*Task brief*
Extract every line of the data that contains the string "What", keeping the lines in their original order.

*Supplied data*
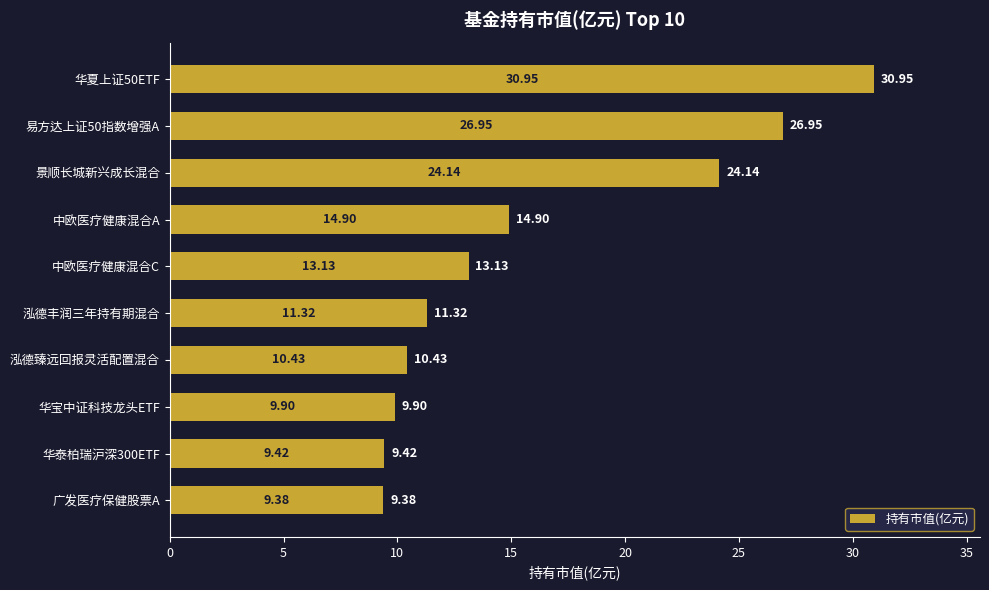

What is the change in value from 华夏上证50ETF to 中欧医疗健康混合A?

-16.0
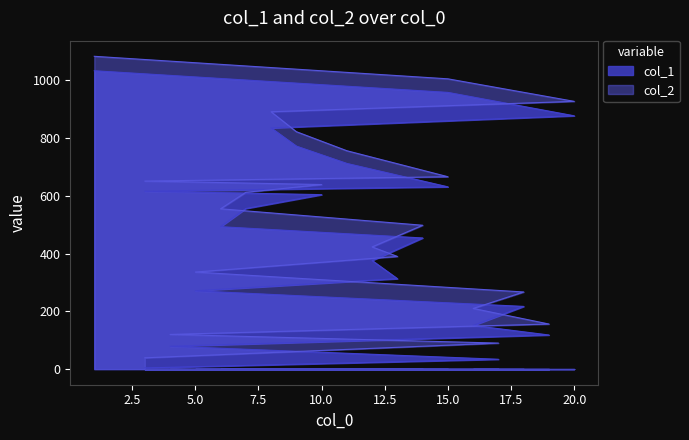

What are all the series names shown in the legend?

col_1, col_2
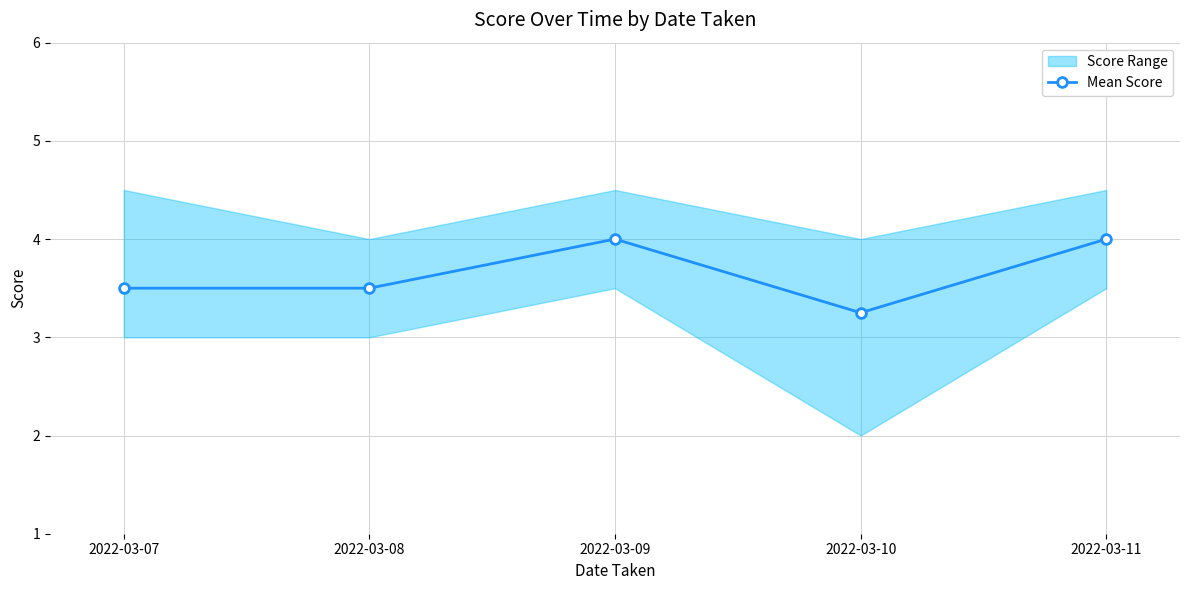

How many values are between 3 and 4?

5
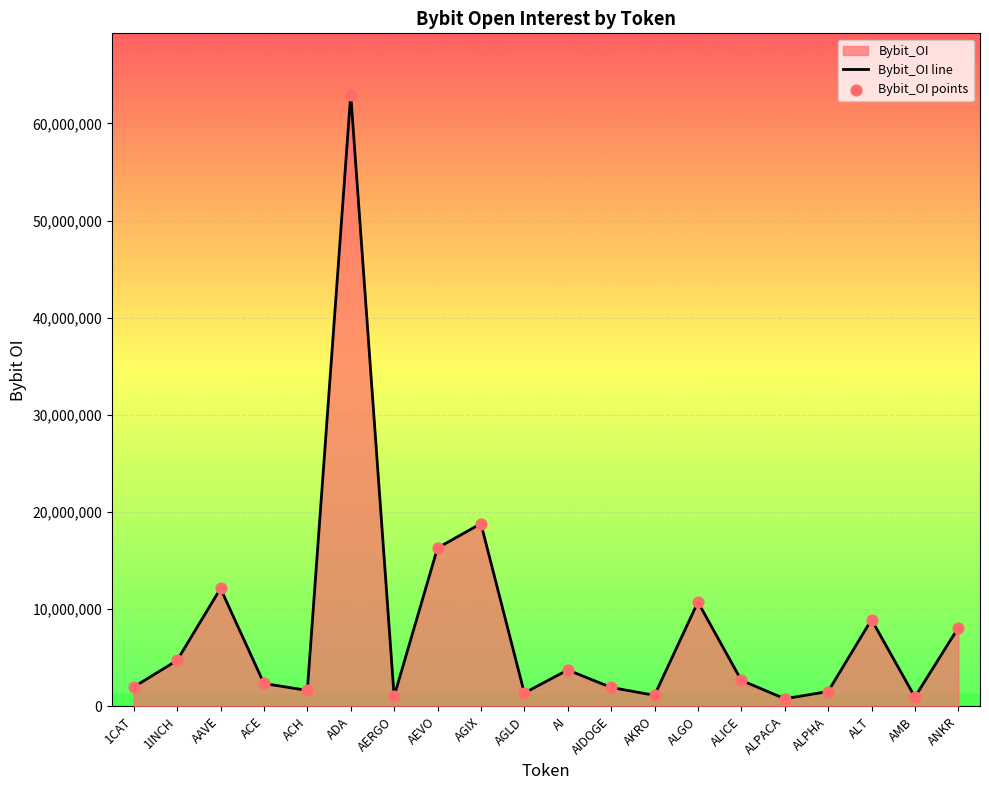

Which series reaches the maximum Y coordinate?

Bybit_OI line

*Problem solution*
What is the change in value from 华夏上证50ETF to 中欧医疗健康混合A?
What are all the series names shown in the legend?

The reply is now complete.